The data beneath this task is to be duplicated exactly, in its entirety.

[Records from a dataset]
»»
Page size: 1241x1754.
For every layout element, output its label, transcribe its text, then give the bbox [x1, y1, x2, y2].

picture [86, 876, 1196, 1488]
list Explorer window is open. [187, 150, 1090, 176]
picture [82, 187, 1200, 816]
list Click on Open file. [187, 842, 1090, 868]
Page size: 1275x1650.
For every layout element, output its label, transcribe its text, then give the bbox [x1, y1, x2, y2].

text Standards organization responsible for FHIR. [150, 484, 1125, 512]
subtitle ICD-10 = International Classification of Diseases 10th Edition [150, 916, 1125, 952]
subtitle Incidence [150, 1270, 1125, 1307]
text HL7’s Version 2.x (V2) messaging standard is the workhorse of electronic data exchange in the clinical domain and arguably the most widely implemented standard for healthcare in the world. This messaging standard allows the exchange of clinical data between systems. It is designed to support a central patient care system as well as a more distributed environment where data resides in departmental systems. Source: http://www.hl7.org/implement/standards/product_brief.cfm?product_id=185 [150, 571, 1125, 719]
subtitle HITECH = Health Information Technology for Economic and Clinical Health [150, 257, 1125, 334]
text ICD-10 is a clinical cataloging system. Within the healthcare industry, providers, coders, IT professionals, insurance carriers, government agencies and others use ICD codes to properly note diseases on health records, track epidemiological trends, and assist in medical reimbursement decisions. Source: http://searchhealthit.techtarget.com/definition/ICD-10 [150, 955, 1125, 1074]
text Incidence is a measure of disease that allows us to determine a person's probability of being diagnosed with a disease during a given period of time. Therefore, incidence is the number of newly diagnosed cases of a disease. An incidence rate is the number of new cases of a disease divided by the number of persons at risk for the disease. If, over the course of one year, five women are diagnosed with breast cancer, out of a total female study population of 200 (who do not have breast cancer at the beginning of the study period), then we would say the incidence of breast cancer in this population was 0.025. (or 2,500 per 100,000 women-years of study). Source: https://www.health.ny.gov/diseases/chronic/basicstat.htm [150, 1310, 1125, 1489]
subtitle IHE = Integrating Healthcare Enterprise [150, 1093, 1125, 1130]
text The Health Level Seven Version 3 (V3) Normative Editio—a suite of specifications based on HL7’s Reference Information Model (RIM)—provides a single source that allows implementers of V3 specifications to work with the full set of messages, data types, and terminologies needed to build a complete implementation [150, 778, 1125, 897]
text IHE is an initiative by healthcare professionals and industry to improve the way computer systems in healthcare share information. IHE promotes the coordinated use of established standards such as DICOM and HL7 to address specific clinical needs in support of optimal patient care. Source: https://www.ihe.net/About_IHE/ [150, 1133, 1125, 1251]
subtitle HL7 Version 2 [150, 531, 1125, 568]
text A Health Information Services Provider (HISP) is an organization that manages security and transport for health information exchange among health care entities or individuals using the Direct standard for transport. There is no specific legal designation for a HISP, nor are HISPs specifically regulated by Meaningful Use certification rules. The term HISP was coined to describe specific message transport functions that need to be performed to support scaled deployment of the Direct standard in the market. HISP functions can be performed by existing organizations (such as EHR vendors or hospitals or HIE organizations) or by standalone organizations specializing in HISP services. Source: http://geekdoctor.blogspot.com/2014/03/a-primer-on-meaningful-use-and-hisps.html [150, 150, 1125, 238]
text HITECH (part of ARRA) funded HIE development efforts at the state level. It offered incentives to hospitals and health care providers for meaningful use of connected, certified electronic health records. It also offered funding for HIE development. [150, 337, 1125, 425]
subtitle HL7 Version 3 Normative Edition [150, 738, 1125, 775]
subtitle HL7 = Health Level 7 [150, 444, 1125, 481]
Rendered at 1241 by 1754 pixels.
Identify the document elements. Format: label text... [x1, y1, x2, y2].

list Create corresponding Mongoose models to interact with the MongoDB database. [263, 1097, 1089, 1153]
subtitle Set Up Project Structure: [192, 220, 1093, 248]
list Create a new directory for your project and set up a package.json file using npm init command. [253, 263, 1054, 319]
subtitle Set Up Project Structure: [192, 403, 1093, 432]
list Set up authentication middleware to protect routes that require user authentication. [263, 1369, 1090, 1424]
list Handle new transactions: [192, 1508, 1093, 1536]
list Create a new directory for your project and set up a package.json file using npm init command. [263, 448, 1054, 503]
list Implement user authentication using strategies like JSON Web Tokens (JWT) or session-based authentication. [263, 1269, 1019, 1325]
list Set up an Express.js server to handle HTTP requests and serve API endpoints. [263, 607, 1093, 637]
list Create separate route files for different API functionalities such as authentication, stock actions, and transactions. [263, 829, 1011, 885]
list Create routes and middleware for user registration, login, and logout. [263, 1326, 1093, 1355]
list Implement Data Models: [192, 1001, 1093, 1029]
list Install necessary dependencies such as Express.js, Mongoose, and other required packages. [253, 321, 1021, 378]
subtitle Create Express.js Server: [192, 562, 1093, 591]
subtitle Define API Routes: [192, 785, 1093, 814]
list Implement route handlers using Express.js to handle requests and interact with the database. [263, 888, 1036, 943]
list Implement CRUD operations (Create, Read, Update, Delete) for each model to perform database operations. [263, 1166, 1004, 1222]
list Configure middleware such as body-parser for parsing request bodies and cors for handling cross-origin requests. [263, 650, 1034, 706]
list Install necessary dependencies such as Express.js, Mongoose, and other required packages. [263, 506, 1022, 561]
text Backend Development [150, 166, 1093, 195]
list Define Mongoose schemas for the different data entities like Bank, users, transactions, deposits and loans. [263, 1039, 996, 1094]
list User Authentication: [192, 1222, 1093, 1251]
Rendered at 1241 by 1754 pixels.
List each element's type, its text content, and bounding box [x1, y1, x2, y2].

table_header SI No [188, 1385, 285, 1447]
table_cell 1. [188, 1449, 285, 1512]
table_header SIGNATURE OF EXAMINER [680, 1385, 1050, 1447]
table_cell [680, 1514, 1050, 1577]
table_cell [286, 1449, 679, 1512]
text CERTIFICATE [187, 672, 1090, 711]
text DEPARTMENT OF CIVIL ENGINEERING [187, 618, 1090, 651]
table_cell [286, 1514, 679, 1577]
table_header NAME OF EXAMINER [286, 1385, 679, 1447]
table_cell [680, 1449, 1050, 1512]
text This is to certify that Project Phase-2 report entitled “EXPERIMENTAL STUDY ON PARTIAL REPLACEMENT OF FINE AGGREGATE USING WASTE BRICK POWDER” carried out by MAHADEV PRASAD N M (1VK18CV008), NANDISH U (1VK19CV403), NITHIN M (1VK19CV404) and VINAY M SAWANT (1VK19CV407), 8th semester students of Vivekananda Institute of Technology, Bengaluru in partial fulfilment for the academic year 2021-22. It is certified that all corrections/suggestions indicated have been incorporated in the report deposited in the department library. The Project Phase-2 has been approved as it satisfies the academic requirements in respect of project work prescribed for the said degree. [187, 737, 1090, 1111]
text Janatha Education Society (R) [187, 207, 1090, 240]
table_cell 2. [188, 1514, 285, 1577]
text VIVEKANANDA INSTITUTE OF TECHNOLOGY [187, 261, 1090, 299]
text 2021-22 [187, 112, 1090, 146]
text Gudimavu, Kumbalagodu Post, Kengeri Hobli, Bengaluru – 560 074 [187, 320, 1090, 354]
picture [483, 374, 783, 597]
««
** Exercise solution **
Page size: 1241x1754.
For every layout element, output its label, transcribe its text, then give the bbox [x1, y1, x2, y2].

picture [86, 876, 1196, 1488]
list Explorer window is open. [187, 150, 1090, 176]
picture [82, 187, 1200, 816]
list Click on Open file. [187, 842, 1090, 868]
Page size: 1275x1650.
For every layout element, output its label, transcribe its text, then give the bbox [x1, y1, x2, y2].

text Standards organization responsible for FHIR. [150, 484, 1125, 512]
subtitle ICD-10 = International Classification of Diseases 10th Edition [150, 916, 1125, 952]
subtitle Incidence [150, 1270, 1125, 1307]
text HL7’s Version 2.x (V2) messaging standard is the workhorse of electronic data exchange in the clinical domain and arguably the most widely implemented standard for healthcare in the world. This messaging standard allows the exchange of clinical data between systems. It is designed to support a central patient care system as well as a more distributed environment where data resides in departmental systems. Source: http://www.hl7.org/implement/standards/product_brief.cfm?product_id=185 [150, 571, 1125, 719]
subtitle HITECH = Health Information Technology for Economic and Clinical Health [150, 257, 1125, 334]
text ICD-10 is a clinical cataloging system. Within the healthcare industry, providers, coders, IT professionals, insurance carriers, government agencies and others use ICD codes to properly note diseases on health records, track epidemiological trends, and assist in medical reimbursement decisions. Source: http://searchhealthit.techtarget.com/definition/ICD-10 [150, 955, 1125, 1074]
text Incidence is a measure of disease that allows us to determine a person's probability of being diagnosed with a disease during a given period of time. Therefore, incidence is the number of newly diagnosed cases of a disease. An incidence rate is the number of new cases of a disease divided by the number of persons at risk for the disease. If, over the course of one year, five women are diagnosed with breast cancer, out of a total female study population of 200 (who do not have breast cancer at the beginning of the study period), then we would say the incidence of breast cancer in this population was 0.025. (or 2,500 per 100,000 women-years of study). Source: https://www.health.ny.gov/diseases/chronic/basicstat.htm [150, 1310, 1125, 1489]
subtitle IHE = Integrating Healthcare Enterprise [150, 1093, 1125, 1130]
text The Health Level Seven Version 3 (V3) Normative Editio—a suite of specifications based on HL7’s Reference Information Model (RIM)—provides a single source that allows implementers of V3 specifications to work with the full set of messages, data types, and terminologies needed to build a complete implementation [150, 778, 1125, 897]
text IHE is an initiative by healthcare professionals and industry to improve the way computer systems in healthcare share information. IHE promotes the coordinated use of established standards such as DICOM and HL7 to address specific clinical needs in support of optimal patient care. Source: https://www.ihe.net/About_IHE/ [150, 1133, 1125, 1251]
subtitle HL7 Version 2 [150, 531, 1125, 568]
text A Health Information Services Provider (HISP) is an organization that manages security and transport for health information exchange among health care entities or individuals using the Direct standard for transport. There is no specific legal designation for a HISP, nor are HISPs specifically regulated by Meaningful Use certification rules. The term HISP was coined to describe specific message transport functions that need to be performed to support scaled deployment of the Direct standard in the market. HISP functions can be performed by existing organizations (such as EHR vendors or hospitals or HIE organizations) or by standalone organizations specializing in HISP services. Source: http://geekdoctor.blogspot.com/2014/03/a-primer-on-meaningful-use-and-hisps.html [150, 150, 1125, 238]
text HITECH (part of ARRA) funded HIE development efforts at the state level. It offered incentives to hospitals and health care providers for meaningful use of connected, certified electronic health records. It also offered funding for HIE development. [150, 337, 1125, 425]
subtitle HL7 Version 3 Normative Edition [150, 738, 1125, 775]
subtitle HL7 = Health Level 7 [150, 444, 1125, 481]
Rendered at 1241 by 1754 pixels.
Identify the document elements. Format: label text... [x1, y1, x2, y2].

list Create corresponding Mongoose models to interact with the MongoDB database. [263, 1097, 1089, 1153]
subtitle Set Up Project Structure: [192, 220, 1093, 248]
list Create a new directory for your project and set up a package.json file using npm init command. [253, 263, 1054, 319]
subtitle Set Up Project Structure: [192, 403, 1093, 432]
list Set up authentication middleware to protect routes that require user authentication. [263, 1369, 1090, 1424]
list Handle new transactions: [192, 1508, 1093, 1536]
list Create a new directory for your project and set up a package.json file using npm init command. [263, 448, 1054, 503]
list Implement user authentication using strategies like JSON Web Tokens (JWT) or session-based authentication. [263, 1269, 1019, 1325]
list Set up an Express.js server to handle HTTP requests and serve API endpoints. [263, 607, 1093, 637]
list Create separate route files for different API functionalities such as authentication, stock actions, and transactions. [263, 829, 1011, 885]
list Create routes and middleware for user registration, login, and logout. [263, 1326, 1093, 1355]
list Implement Data Models: [192, 1001, 1093, 1029]
list Install necessary dependencies such as Express.js, Mongoose, and other required packages. [253, 321, 1021, 378]
subtitle Create Express.js Server: [192, 562, 1093, 591]
subtitle Define API Routes: [192, 785, 1093, 814]
list Implement route handlers using Express.js to handle requests and interact with the database. [263, 888, 1036, 943]
list Implement CRUD operations (Create, Read, Update, Delete) for each model to perform database operations. [263, 1166, 1004, 1222]
list Configure middleware such as body-parser for parsing request bodies and cors for handling cross-origin requests. [263, 650, 1034, 706]
list Install necessary dependencies such as Express.js, Mongoose, and other required packages. [263, 506, 1022, 561]
text Backend Development [150, 166, 1093, 195]
list Define Mongoose schemas for the different data entities like Bank, users, transactions, deposits and loans. [263, 1039, 996, 1094]
list User Authentication: [192, 1222, 1093, 1251]
Rendered at 1241 by 1754 pixels.
List each element's type, its text content, and bounding box [x1, y1, x2, y2].

table_header SI No [188, 1385, 285, 1447]
table_cell 1. [188, 1449, 285, 1512]
table_header SIGNATURE OF EXAMINER [680, 1385, 1050, 1447]
table_cell [680, 1514, 1050, 1577]
table_cell [286, 1449, 679, 1512]
text CERTIFICATE [187, 672, 1090, 711]
text DEPARTMENT OF CIVIL ENGINEERING [187, 618, 1090, 651]
table_cell [286, 1514, 679, 1577]
table_header NAME OF EXAMINER [286, 1385, 679, 1447]
table_cell [680, 1449, 1050, 1512]
text This is to certify that Project Phase-2 report entitled “EXPERIMENTAL STUDY ON PARTIAL REPLACEMENT OF FINE AGGREGATE USING WASTE BRICK POWDER” carried out by MAHADEV PRASAD N M (1VK18CV008), NANDISH U (1VK19CV403), NITHIN M (1VK19CV404) and VINAY M SAWANT (1VK19CV407), 8th semester students of Vivekananda Institute of Technology, Bengaluru in partial fulfilment for the academic year 2021-22. It is certified that all corrections/suggestions indicated have been incorporated in the report deposited in the department library. The Project Phase-2 has been approved as it satisfies the academic requirements in respect of project work prescribed for the said degree. [187, 737, 1090, 1111]
text Janatha Education Society (R) [187, 207, 1090, 240]
table_cell 2. [188, 1514, 285, 1577]
text VIVEKANANDA INSTITUTE OF TECHNOLOGY [187, 261, 1090, 299]
text 2021-22 [187, 112, 1090, 146]
text Gudimavu, Kumbalagodu Post, Kengeri Hobli, Bengaluru – 560 074 [187, 320, 1090, 354]
picture [483, 374, 783, 597]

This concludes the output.